Vespers is a ten-minute prayer service of hymns, readings, and intercessions done every evening by priests and sisters, but more and more laity are joining them. We gather in the church sanctuary Monday through Friday at 5:45. Books are available.

Vespers is more specifically called “Evening Prayer” as part of the Liturgy of the Hours. Evening Prayer gives thanks for the day just past and makes an evening sacrifice of praise to God.

It is a special prayer because it is said by people all around the world and every hour throughout the day, due to time changes, the hours are prayed. In the Liturgy of the Hours, the Church fulfills Jesus’ command to “pray always” (Luke 18:1; see also 1 Thessalonians 5:17). Through this prayer, the people of God sanctify the day by continual praise of God and prayers of intercession for the needs of the world.

The structure of Evening Prayer is as follows:

Introductory Verse: The Prayer begins with the Sign of the Cross, a request for God’s assistance, and a doxology of praise.

Hymn: The introduction is followed by a hymn suited to the season or event. Since the papal visit will take place during the Easter Season, the hymn will focus on the saving death and Resurrection of Jesus Christ.

Psalmody: Singing or recitation of Psalms follows the hymn. At Evening Prayer, the psalmody consists of two psalms (or two parts of a longer psalm) and a canticle (or hymn) taken from the Epistles or the Book of Revelation in the New Testament. The Psalms are an important part of the Church’s prayer. In praying the Psalms, the Church follows Jesus’ example since he, too, prayed the Psalms (see, for example, Matthew 27:46 and Mark 15:34 which quote Psalm 22 or Luke 23:46 which quotes Psalm 31). The New Testament canticles come from the earliest days of the Church.

Each Psalm is preceded by an antiphon. The antiphon calls attention to the spiritual meaning of the Psalm, particularly any meaning especially appropriate to the feast or season. When the Psalms are chanted, the antiphon gives the tone (or melody) for the singing.

Each Psalm is followed by a brief period of silent reflection. It may be followed by a short prayer highlighting important themes of the Psalm.

Scripture Reading: The Psalmody is followed by a reading from Sacred Scripture (the Bible). This reading may be followed by a period of silence or a brief reflection.

Responsory: A short responsory is sung or recited. This responsory highlights themes of the reading or the season and concludes with a doxology of praise.
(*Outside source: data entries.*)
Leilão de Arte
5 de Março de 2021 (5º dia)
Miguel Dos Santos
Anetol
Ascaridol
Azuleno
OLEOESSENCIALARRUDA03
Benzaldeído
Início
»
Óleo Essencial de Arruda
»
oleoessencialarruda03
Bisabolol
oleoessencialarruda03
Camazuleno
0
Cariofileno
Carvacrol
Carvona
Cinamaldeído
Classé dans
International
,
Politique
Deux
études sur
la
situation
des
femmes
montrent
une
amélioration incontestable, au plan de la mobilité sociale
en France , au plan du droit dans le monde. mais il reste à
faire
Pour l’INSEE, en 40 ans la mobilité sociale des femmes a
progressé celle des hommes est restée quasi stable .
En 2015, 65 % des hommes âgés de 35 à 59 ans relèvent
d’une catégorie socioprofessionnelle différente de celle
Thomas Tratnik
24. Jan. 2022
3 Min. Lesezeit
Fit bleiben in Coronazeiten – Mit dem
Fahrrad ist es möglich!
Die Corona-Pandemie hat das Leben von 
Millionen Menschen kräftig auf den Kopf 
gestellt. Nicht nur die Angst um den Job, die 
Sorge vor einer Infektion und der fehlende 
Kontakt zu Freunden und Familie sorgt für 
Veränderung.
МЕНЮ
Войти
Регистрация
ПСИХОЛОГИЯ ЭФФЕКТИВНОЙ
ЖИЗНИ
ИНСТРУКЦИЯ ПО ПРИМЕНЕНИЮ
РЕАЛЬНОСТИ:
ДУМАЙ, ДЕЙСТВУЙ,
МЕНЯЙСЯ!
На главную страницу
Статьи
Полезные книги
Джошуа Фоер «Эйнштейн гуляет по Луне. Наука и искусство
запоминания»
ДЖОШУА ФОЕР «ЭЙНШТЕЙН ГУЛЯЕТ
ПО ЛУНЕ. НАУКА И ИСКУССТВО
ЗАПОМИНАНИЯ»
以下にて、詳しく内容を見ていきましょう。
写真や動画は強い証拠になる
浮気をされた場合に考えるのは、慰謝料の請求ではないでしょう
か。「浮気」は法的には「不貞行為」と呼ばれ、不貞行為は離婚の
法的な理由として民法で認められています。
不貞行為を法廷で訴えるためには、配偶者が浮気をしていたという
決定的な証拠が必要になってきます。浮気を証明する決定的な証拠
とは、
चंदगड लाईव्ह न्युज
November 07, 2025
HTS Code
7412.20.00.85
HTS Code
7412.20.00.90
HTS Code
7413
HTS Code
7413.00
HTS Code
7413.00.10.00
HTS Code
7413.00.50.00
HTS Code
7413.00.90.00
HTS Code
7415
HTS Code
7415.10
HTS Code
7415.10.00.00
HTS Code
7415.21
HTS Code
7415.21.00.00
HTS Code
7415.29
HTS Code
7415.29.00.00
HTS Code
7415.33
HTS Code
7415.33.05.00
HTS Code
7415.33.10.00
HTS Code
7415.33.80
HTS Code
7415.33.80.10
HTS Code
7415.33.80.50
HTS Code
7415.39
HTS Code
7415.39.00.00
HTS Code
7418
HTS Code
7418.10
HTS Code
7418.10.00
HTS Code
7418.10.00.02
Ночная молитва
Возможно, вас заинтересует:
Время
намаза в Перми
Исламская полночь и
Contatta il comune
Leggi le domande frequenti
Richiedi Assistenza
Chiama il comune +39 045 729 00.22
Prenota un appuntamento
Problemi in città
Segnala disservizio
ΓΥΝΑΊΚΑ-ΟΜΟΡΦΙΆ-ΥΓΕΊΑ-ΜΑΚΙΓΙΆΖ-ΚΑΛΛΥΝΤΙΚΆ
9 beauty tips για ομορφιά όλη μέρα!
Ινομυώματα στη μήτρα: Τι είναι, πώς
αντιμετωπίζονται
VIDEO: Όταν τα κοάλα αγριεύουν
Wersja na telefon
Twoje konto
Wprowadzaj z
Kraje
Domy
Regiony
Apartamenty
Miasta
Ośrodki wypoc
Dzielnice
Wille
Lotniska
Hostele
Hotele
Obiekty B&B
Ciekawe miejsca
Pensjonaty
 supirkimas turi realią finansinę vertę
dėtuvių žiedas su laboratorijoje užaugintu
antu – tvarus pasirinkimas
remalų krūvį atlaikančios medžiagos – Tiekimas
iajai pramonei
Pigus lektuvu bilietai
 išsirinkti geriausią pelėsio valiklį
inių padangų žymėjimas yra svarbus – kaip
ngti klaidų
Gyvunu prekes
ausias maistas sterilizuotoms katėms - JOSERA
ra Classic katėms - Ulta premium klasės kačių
Gospel Canticle: At Evening Prayer, those assembled sing or recite the Canticle of Mary, also called the Magnificat after the first word in the Latin text of this prayer. This canticle comes from Luke 1:46-55. Mary sang this song upon meeting her kinswoman Elizabeth, a meeting that took place shortly after Mary assented to God’s plan that she bear his Son, Jesus. This Canticle is treated with the reverence given to the reading of the Gospel at Mass. It is introduced with an antiphon and the Sign of the Cross and it concludes with a doxology of praise and the repeating of the antiphon. At celebrations of particular solemnity, it make be accompanied by incense.

Intercessions: In the Intercessions, those assembled pray for the needs of the Church and the world. These Intercessions often include a prayer for those who have died.

Lord’s Prayer: The Intercessions conclude with the Lord’s Prayer (also called the “Our Father” or the ” Pater Noster“). Jesus taught this prayer to his disciples when they asked how to pray (cf. Mt 6:9-13, Lk 11:2-4). In this prayer, the people join their voices to pray for the coming of God’s kingdom and to ask God to provide for our needs, forgive our sins, and bring us to the joy of heaven. Each day the Our Father is prayed by the Church at Morning Prayer, at Evening Prayer, and at Mass.

Concluding Prayer: The celebrant then offers a final prayer of praise and intercession to God. This prayer is appropriate to the Church season.

Dismissal: Unless a layperson is presiding, the celebrant blesses the people and dismisses them from the celebration, inviting them to “Go in peace.” When a layperson presides, those present ask the blessing of God and are dismissed as usual.